7. La canción Carmen Bracho fue un episodio bonito que me dio la oportunidad de cantarle al ser más bello sobre la tierra: la mujer, pero la verdad es que mi eterno romance es con la música vallenata. Ese fue mi alimento, que unido a mi acordeón fueron mis eternas compañeras. Esos recorridos en burro y las parrandas inolvidables por pueblos conocidos y desconocidos fue algo que me marcó. Las historias de los pueblos fueron la base de mi inspiración.

8. Dejar de tocar no me aflige porque ya dejé muchas canciones que son mi carta de presentación, incluso hay bastantes inéditas y esto me hace feliz. Mi nombre y mi obra son universales. He sido un abanderado de la música vallenata, y era en el tiempo en que las canciones no valían nada, ahora valen millones y casi no dicen nada. Comprendo que son otros tiempos y hay que aceptarlo.
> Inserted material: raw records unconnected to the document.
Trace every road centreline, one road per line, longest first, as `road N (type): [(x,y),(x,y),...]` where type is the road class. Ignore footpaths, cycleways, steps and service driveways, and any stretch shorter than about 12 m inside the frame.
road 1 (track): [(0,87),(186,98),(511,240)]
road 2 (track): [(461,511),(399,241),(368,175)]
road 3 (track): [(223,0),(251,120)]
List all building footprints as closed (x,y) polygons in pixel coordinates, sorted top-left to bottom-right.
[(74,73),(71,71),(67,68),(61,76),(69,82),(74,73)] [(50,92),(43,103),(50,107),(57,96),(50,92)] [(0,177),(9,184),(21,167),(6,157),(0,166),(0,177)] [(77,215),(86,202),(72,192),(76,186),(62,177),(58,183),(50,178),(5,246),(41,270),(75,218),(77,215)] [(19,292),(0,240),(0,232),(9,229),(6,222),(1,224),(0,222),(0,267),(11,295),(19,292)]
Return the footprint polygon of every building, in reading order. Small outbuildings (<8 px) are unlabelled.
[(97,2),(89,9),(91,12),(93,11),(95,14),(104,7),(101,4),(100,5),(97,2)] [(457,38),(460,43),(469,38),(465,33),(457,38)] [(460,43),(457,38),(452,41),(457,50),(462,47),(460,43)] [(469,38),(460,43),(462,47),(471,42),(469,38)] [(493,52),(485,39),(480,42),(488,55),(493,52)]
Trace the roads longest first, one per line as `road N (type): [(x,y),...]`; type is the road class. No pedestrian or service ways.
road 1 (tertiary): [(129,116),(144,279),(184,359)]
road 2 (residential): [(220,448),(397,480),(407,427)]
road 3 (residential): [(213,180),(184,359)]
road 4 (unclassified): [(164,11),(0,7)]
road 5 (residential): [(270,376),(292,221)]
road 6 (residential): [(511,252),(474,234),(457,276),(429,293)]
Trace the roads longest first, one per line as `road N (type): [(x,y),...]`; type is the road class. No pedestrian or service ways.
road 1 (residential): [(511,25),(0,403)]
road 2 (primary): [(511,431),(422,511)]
Acórdate Moralito de aquel día
que estuviste en Urumita,
y no quisiste hacer parada
te fuiste de mañanita…

Tal como se lo profetizó Emiliano Zuleta Baquero, en su célebre canción ‘La gota fría’, el viejo Lorenzo Miguel Morales Herrera, se fue la mañanita del 26 de agosto de 2011, dejando una carga de historias, de canciones y de hijos que hoy exaltan al hombre que tuvo la virtud de dejar la huella antes de poner el pie.

Se despidió el juglar y el amigo, y todo porque la vida es un perfume al viento, siempre se nos va, pero queda el recuerdo de los cantos de Moralito, parecidos a la mujer que se le envía una flor y cada pétalo va adornado con un beso. O cuando se recorre el abecedario de la A hasta la Z y se pinta en versos toda su belleza.